PROBLEMS TO SOLVE:
(1) In the passage on XOOPS and Formulize, what can users not do with data through the current development version's table hookup?
(2) In the first block of entries, format the stretch from the line containing "I want to click on free" through the line containing "Yes, it is." as a Markdown table with columns Row and Line, one numbered row per line. Skip blank lines and leave out the pictures.
═════ EXCERPTED TEXT
I think you are facing one of the subtle but significant architectural issues in website development today. On the one hand are systems like XOOPS and Drupal and Joomla and on and on and on. There are many. They are "website-in-a-box" solutions. They give you lots of flexibility, but they demand that you build a site "their way". The database driven aspect of the site is simply that the configuration of the website, and the content, is stored in a database and then that information is mixed with templates to produce pages for visitors to see. But all the information goes into the database only through the XOOPS software itself. It's a closed system.
On the other hand, there are programming frameworks like Zend Framework, Symfony, EZ Components and many, many, many others. They are aimed at building a huge library of code that developers can draw on to very easily build sites in PHP (or other languages...Rails is a framework for the Ruby language). The aim of this approach is to be inter-operable, open and flexible. You can integrate any data source, make your website application do anything you want. But you have to do more work to build your site, this is a programming-centric approach.
XOOPS and its ilk are aimed largely at non-programmers, but the price of the easier setup is a mostly closed system that's harder to integrate with other systems.
So to make a long, sad story short, I know of no out-of-the-box system in the family of software like XOOPS that will let you just point to an existing datatable and provide an interface to that. But you could build such a thing fairly easily in several frameworks I expect, if you knew how to use that framework and program in the framework's language.
With Formulize, things are a bit different. We are working on a few different approaches to making Formulize break out of the confines of XOOPS (it already works in conjunction with Drupal and any other system where you can embed PHP at the top "template" layer).
For now, the basic approach for you to get your data, would be to make a form in Formulize that had all the elements (fields) that your datatable has. Then you would need to make a copy of the data in your table and export it as a .csv file. You would then need to import it into the Formulize form you created. At that point you would have a copy of your data "inside" XOOPS (inside Formulize inside XOOPS to be precise), and Formulize would give you a default interface for searching and interacting with the data.
The current development version of Formulize has the capability to hook up to any table in the XOOPS database and give you a searchable, browsable, calculation-ready interface to that data. But you can't edit the data. So if that's all you want, maybe that would work for you. You would just need to make a copy of your datatable inside the XOOPS database.
The next release of Formulize will hopefully be next month, but that is not certain. However, if this sounds interesting to you, I would be happy to provide a copy of the current development code base and some more detailed instructions.
Good luck with your site and projects.
══════════
═════ EXCERPTED RECORDS
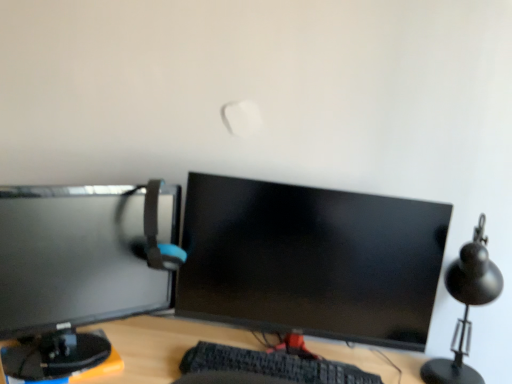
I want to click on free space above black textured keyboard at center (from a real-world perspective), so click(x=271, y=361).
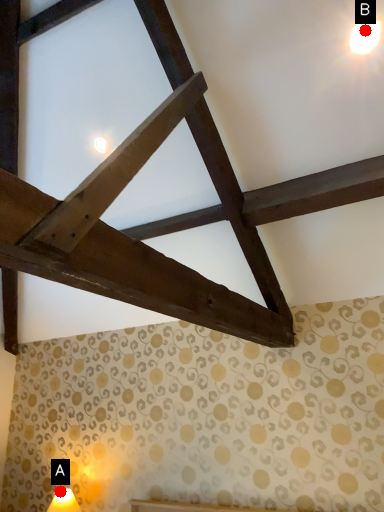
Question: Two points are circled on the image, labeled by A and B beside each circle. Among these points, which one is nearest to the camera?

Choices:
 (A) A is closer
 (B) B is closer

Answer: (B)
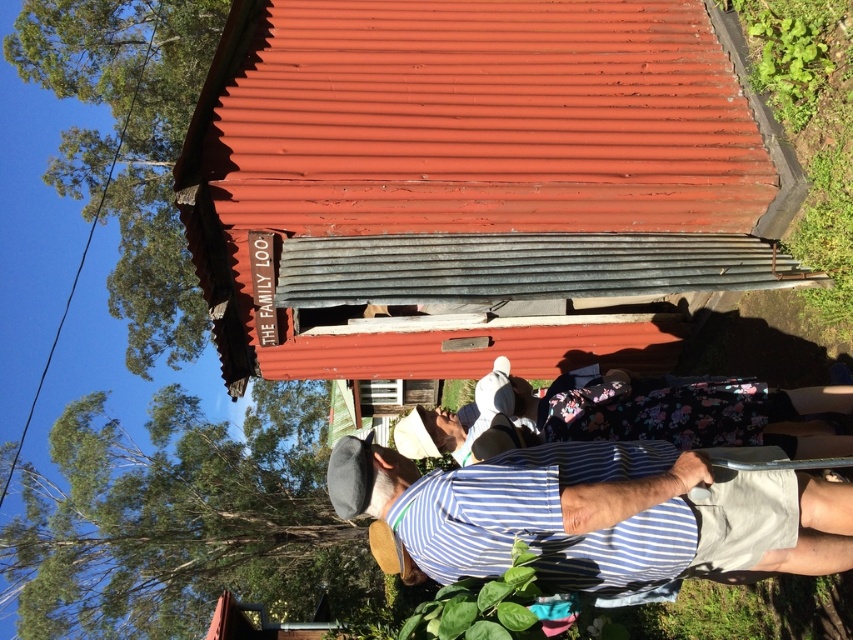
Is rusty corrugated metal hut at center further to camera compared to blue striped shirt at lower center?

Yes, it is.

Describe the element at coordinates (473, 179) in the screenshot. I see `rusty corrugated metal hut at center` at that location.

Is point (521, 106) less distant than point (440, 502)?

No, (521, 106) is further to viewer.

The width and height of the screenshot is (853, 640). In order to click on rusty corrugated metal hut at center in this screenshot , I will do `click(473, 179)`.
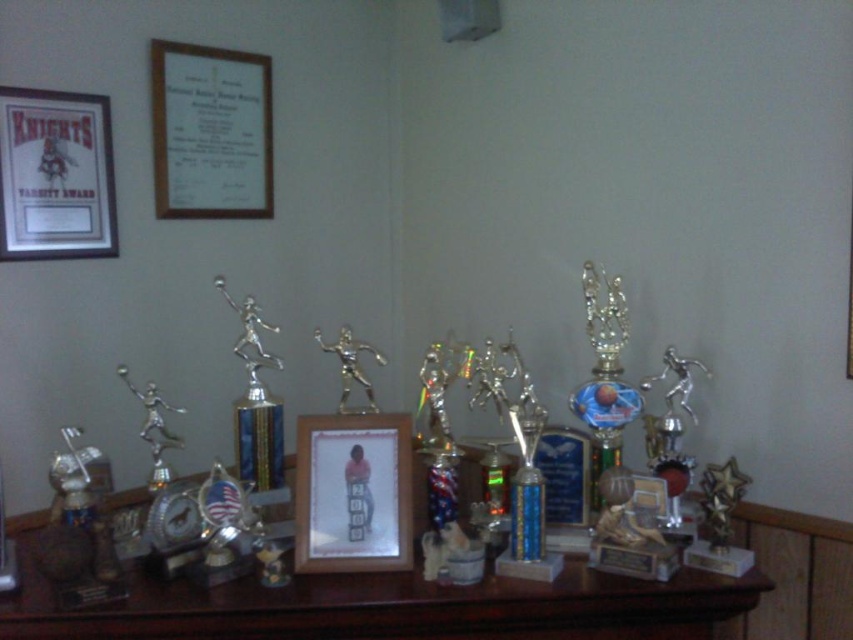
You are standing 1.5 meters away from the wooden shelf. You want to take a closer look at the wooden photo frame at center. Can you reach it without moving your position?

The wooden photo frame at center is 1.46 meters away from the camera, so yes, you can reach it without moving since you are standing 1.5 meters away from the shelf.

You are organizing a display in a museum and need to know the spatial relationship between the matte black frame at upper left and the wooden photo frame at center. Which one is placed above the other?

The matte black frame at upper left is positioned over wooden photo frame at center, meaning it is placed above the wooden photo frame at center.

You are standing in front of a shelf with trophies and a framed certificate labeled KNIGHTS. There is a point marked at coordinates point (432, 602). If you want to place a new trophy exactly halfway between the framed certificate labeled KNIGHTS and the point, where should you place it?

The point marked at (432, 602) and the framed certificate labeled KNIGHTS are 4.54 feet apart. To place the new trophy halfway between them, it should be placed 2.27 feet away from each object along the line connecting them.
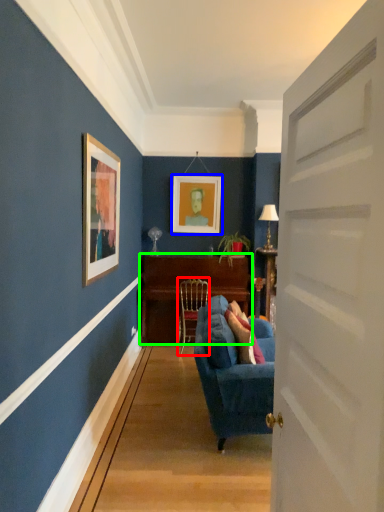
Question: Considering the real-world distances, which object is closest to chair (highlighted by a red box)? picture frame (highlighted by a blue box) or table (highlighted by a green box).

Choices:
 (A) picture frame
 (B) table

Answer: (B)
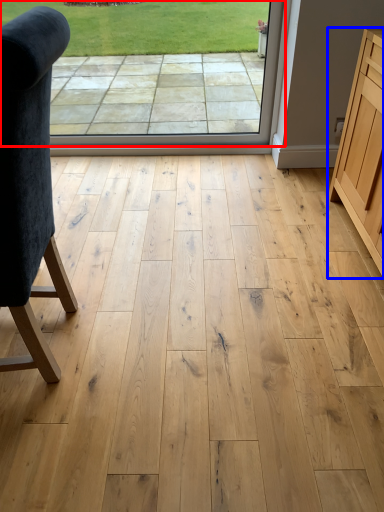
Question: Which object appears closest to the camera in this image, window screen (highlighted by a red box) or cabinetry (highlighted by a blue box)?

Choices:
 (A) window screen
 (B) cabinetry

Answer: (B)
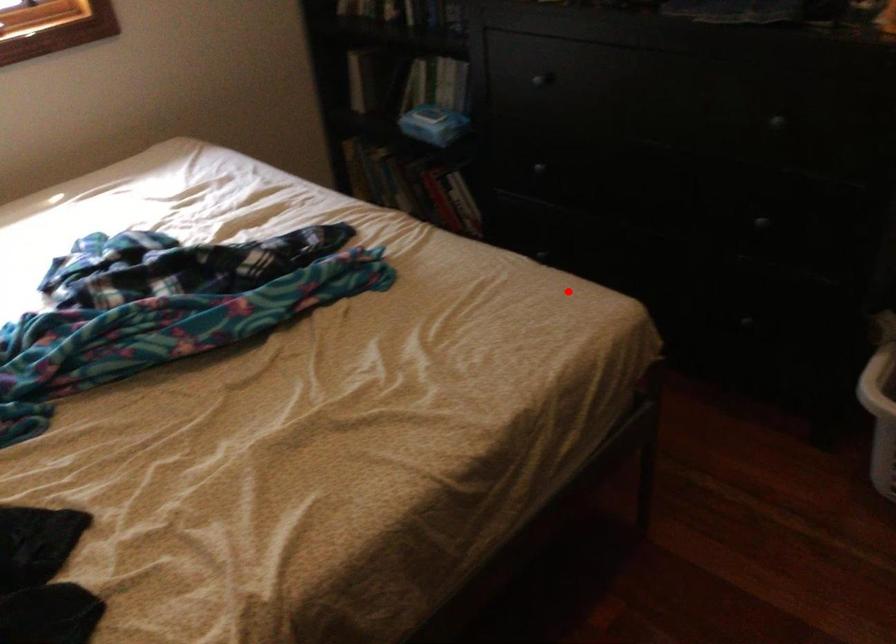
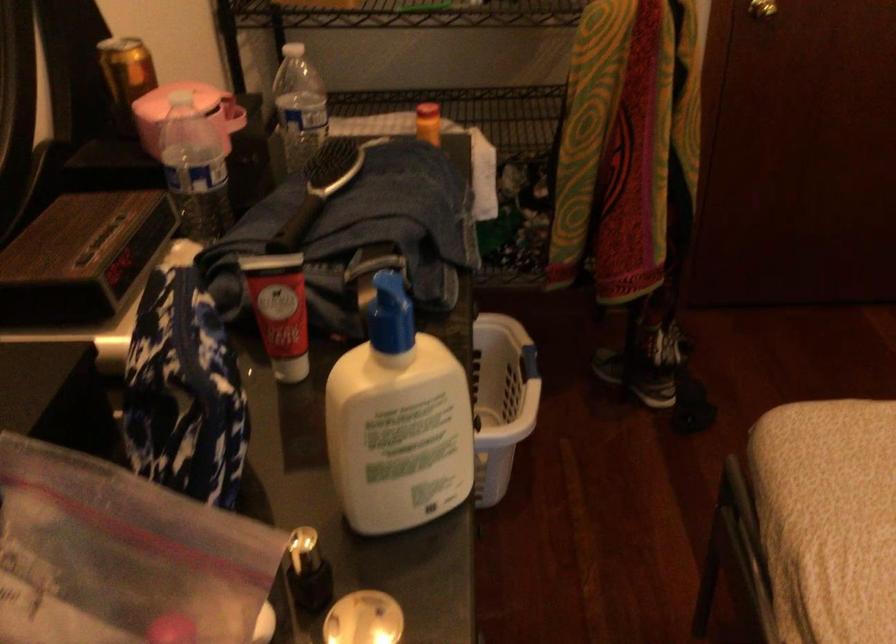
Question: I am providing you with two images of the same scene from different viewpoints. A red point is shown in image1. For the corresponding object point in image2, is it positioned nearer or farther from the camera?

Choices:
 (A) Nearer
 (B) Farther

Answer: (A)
══════════
═════ EXCERPTED RECORDS
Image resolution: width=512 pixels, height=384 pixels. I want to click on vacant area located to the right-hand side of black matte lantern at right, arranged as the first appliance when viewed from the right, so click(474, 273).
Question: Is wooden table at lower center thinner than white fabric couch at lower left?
══════════
═════ EXCERPTED RECORDS
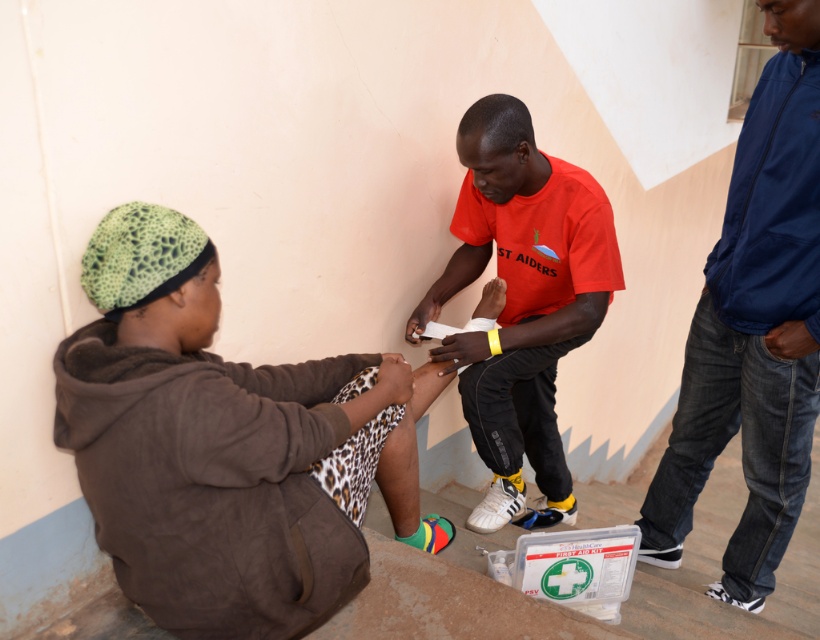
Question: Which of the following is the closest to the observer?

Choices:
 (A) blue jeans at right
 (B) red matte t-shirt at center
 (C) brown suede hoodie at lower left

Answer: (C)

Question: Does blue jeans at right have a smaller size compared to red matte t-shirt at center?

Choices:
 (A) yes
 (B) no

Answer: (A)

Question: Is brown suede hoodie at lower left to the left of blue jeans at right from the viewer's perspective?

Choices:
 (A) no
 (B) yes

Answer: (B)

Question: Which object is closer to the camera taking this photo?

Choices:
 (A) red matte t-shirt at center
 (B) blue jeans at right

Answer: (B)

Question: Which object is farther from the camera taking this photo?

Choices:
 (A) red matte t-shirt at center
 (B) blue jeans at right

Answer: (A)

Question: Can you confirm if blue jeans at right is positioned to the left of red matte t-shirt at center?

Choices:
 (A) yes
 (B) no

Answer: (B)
══════════
ANSWERS IN ORDER:
(1) They can't edit the data.

(2)
| Row | Line |
|---|---|
| 1 | I want to click on free space above black textured keyboard at center (from a real-world perspective), so click(x=271, y=361). |
| 2 | Question: Two points are circled on the image, labeled by A and B beside each circle. Among these points, which one is nearest to the camera? |
| 3 | Choices: |
| 4 |  (A) A is closer |
| 5 |  (B) B is closer |
| 6 | Answer: (B) |
| 7 | Is rusty corrugated metal hut at center further to camera compared to blue striped shirt at lower center? |
| 8 | Yes, it is. |